A Renton man, the mid-level leader of what federal prosecutors consider one of the most violent drug distribution cells seen in Western Washington, was sentenced on Jan. 31 to 10 years in prison, according to the U.S. Department of Justice.
Jose Daniel Espinoza, 35, was indicted and arrested in July 2020, following an 18-month wiretap investigation. At times during the wiretap, law enforcement had to arrest potential targets of the group, or flood the area with marked patrol cars, to keep people safe. At the sentencing hearing, U.S. District Judge John C. Coughenour noted that Espinoza had a managing role in a drug trafficking group that used guns and distributed fentanyl.
Prosecutors say Espinoza was involved with a drug trafficking group connected to the CJNG cartel.
According to records filed in the case, over the course of the investigation, one person was shot outside a residence where the conspirators were converting methamphetamine from liquid to crystal form. On the wiretap, law enforcement heard conversations about kidnapping plots, and other instances of intimidation through the use of violence and firearms.
Espinoza was a source for guns and drugs and was involved in providing firearms to conspirators who were collecting debts for the group.
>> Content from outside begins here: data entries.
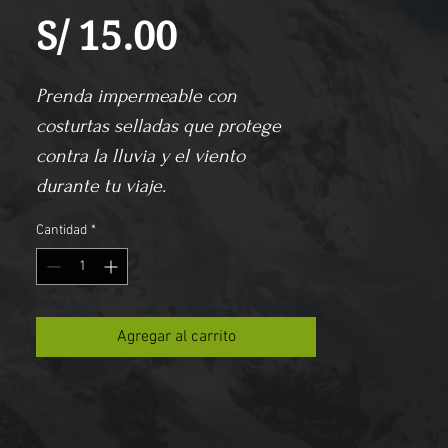
Precio
S/ 15.00
Prenda impermeable con 
costurtas selladas que protege 
contra la lluvia y el viento 
durante tu viaje.
Cantidad
*
Agregar al carrito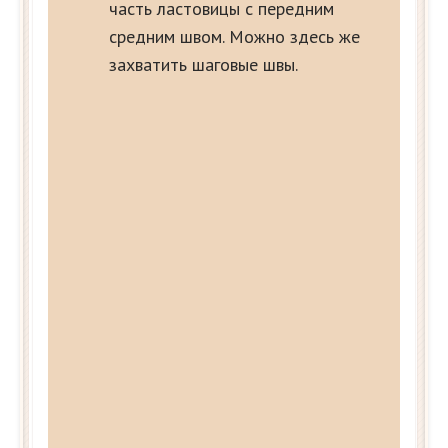
часть ластовицы с передним
средним швом. Можно здесь же
захватить шаговые швы.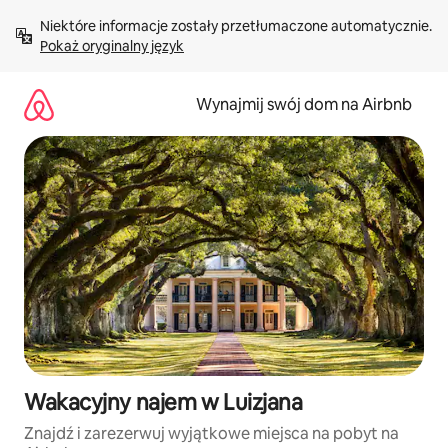
Przejdź
Niektóre informacje zostały przetłumaczone automatycznie. 
do
Pokaż oryginalny język
treści
Wynajmij swój dom na Airbnb
Wakacyjny najem w Luizjana
Znajdź i zarezerwuj wyjątkowe miejsca na pobyt na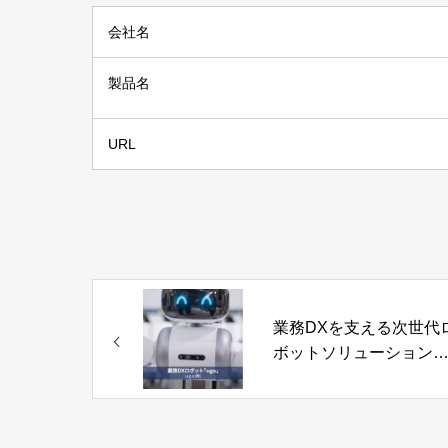
会社名
製品名
URL
業務DXを支える次世代
ボットソリューション
「ugo」ｕｇｏ株式会社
Espinoza was also tasked by those above him in the trafficking organization with getting firearms that could be taken through California and smuggled into Mexico.
Based on the seizures before and on the date of the takedown, the group was connected to 45 pounds of methamphetamine; 12 pounds of heroin; 3,200 fentanyl pills; 22 firearms; and $566,391.
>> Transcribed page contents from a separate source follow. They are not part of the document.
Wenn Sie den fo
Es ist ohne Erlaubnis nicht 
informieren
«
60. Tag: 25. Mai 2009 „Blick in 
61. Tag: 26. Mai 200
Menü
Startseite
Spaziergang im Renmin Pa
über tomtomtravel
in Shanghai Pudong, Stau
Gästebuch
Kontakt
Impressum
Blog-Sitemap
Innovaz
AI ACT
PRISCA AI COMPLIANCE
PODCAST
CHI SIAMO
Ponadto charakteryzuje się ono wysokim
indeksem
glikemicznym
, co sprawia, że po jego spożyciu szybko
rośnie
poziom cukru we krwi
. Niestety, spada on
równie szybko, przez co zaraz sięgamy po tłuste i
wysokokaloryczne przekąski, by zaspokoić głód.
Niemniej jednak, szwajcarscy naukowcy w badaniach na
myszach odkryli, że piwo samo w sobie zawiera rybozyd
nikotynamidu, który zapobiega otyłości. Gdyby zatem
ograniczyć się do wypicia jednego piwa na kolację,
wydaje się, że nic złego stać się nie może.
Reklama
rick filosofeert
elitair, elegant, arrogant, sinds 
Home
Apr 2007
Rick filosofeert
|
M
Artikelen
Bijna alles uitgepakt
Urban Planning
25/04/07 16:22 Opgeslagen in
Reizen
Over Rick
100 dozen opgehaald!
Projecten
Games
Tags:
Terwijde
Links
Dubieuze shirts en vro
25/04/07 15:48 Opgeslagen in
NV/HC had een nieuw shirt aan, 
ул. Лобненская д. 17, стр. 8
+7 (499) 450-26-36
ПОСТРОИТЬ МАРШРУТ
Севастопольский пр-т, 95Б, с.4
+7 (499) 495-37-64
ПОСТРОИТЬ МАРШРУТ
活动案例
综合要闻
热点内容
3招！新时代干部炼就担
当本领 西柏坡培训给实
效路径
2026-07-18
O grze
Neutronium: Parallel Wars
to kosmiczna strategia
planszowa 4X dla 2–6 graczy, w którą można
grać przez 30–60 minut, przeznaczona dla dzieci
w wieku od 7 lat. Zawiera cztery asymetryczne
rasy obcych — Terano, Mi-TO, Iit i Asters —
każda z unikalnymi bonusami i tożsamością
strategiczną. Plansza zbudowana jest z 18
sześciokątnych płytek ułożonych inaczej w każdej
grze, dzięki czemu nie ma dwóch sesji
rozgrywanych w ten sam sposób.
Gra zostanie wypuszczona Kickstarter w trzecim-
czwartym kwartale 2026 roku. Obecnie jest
In the sentencing memo, prosecutors cited the latest data on overdose deaths noting, “an average of 17 overdose deaths occurred each week in King County in 2022, with the surge in overdose deaths driven by fentanyl, which is involved in 70% of all confirmed overdose deaths that occurred by November of 2022.”
This prosecution is part of an Organized Crime Drug Enforcement Task Forces (OCDETF) investigation. OCDETF identifies, disrupts and dismantles the highest-level drug traffickers, money launderers, gangs, and transnational criminal organizations that threaten the United States.
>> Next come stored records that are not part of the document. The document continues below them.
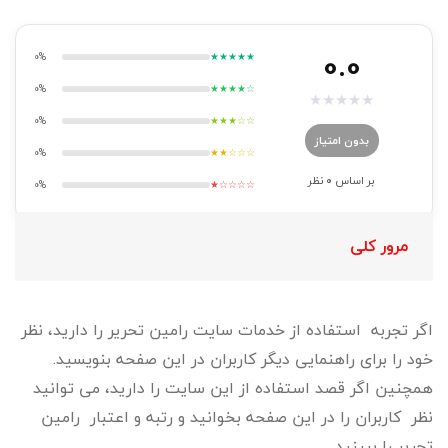
0.0
0%
★★★★★
0%
★★★★☆
★
★
★
★
★
0%
★★★☆☆
بدون امتیاز
0%
★★☆☆☆
بر اساس
0
نظر
0%
★☆☆☆☆
مرور کلی
اگر تجربه استفاده از خدمات سایت رامین تحریر را دارید، نظر
خود را برای راهنمایی دیگر کاربران در این صفحه بنویسید.
همچنین اگر قصد استفاده از این سایت را دارید، می توانید
نظر کاربران را در این صفحه بخوانید و رتبه و اعتبار رامین
تحریر را ببینید.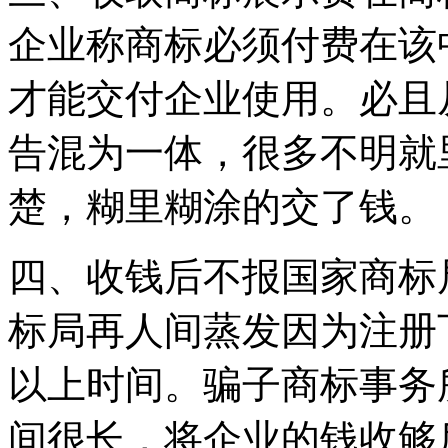
企业称商标必须付费在该
才能交付企业使用。必且
告混为一体，很多不明就
楚，糊里糊涂的交了钱。
四、收钱后不报国家商标
标局再人间蒸发因为注册
以上时间。骗子商标事务
间很长，将企业的钱收够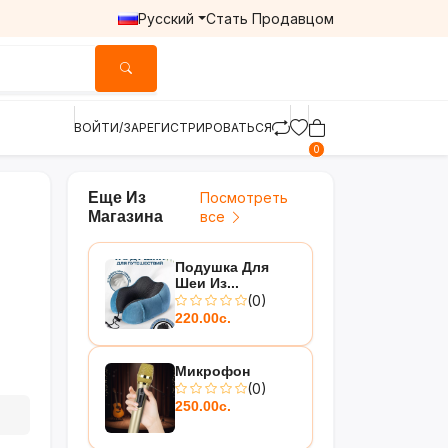
Русский
Стать Продавцом
ВОЙТИ/ЗАРЕГИСТРИРОВАТЬСЯ
0
Еще Из
Посмотреть
Магазина
все
Подушка Для
Шеи Из...
(0)
220.00с.
Микрофон
(0)
250.00с.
The investigation was conducted by the U.S. Drug Enforcement Administration’s Tacoma Resident Office in partnership with Tahoma Narcotics Enforcement Team, Kent Police Department, Homeland Security Investigations, SeaTac Police Department, Thurston County Narcotics Team, the Federal Bureau of Investigation, the Bureau of Alcohol Tobacco, Firearms and Explosives, and the Internal Revenue Service.